|
|
|
|
|
by tfp137
1868 days ago
|
|
I agree. That said, I think the "your grandma" line should be retired. 1. It's problematic. Why are we assuming that an old woman can't also be a badass programmer? Plenty of CS luminaries (a) were women, and (b) had kids (c) who themselves had kids, and therefore are someone's grandmother. 2. Your audience isn't necessarily non-technical. Generally your audience is going to be someone who's qualified to take the course. Which means that a good explainer is going to, as you said, have a high degree of empathy to beginners... but not explain things at such an introductory level as to leave people bored. 3. I don't agree that people who can't explain things well to non-technical people don't know their stuff; they lack an important skill that could make their knowledge far more useful to humanity, but that's a different claim from saying that the knowledge doesn't exist. |
|
Attributed to Einstein: "If you can't explain it to a six year old, you don't understand it yourself."

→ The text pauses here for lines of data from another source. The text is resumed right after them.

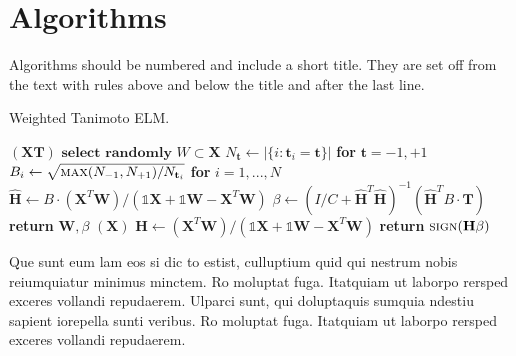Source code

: \section{Algorithms}
Algorithms should be numbered and include a short title. They are set off from the text with rules above and below the title and after the last line.

\begin{algorithm}[H]
\caption{Weighted Tanimoto ELM.}\label{alg:alg1}
\begin{algorithmic}
\STATE 
{}$(\mathbf{X} \mathbf{T})$
\STATE \hspace{0.5cm}$ \textbf{select randomly } W \subset \mathbf{X}  $
\STATE \hspace{0.5cm}$ N_\mathbf{t} \gets | \{ i : \mathbf{t}_i = \mathbf{t} \} | $ \textbf{ for } $ \mathbf{t}= -1,+1 $
\STATE \hspace{0.5cm}$ B_i \gets \sqrt{ \textsc{max}(N_{-1},N_{+1}) / N_{\mathbf{t}_i} } $ \textbf{ for } $ i = 1,...,N $
\STATE \hspace{0.5cm}$ \hat{\mathbf{H}} \gets  B \cdot (\mathbf{X}^T\textbf{W})/( \mathbb{1}\mathbf{X} + \mathbb{1}\textbf{W} - \mathbf{X}^T\textbf{W} ) $
\STATE \hspace{0.5cm}$ \beta \gets \left ( I/C + \hat{\mathbf{H}}^T\hat{\mathbf{H}} \right )^{-1}(\hat{\mathbf{H}}^T B\cdot \mathbf{T})  $
\STATE \hspace{0.5cm}\textbf{return}  $\textbf{W},  \beta $
\STATE 
{}$(\mathbf{X} )$
\STATE \hspace{0.5cm}$ \mathbf{H} \gets  (\mathbf{X}^T\textbf{W} )/( \mathbb{1}\mathbf{X}  + \mathbb{1}\textbf{W}- \mathbf{X}^T\textbf{W}  ) $
\STATE \hspace{0.5cm}\textbf{return}  $\textsc{sign}( \mathbf{H} \beta )$
\end{algorithmic}
\label{alg1}
\end{algorithm}

Que sunt eum lam eos si dic to estist, culluptium quid qui nestrum nobis reiumquiatur minimus minctem. Ro moluptat fuga. Itatquiam ut laborpo rersped exceres vollandi repudaerem. Ulparci sunt, qui doluptaquis sumquia ndestiu sapient iorepella sunti veribus. Ro moluptat fuga. Itatquiam ut laborpo rersped exceres vollandi repudaerem.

I've always thought that was a better version. But this was never a comment that you should explain things as if your audience was a six year old. Part of communications skill is the ability to pick the right level for whatever your audience is. This quote is much more literal - it's saying the if the range of people you could explain this too doesn't include small children, there is more for you to understand.
For what it's worth I disagree with your (3); it's not just about communication - people often feel that they really understand something when they have a handle on a lot of technical details, but this isn't true. There is a deeper level of understanding that will let you synthesize this and find the real core of what is going on. I've found it to be universally true that if someone cannot do this, however awkwardly communicated, they don't understand the subject as well as they think they do.
This happens with PhD students and "sr" engineers all the time. They may have spent the last 6 months thinking deeply about an area, and when you ask them to explain it to an "talented outsider" they can't. A few years later if you ask the same thing their answers will be much better, because they understand much better.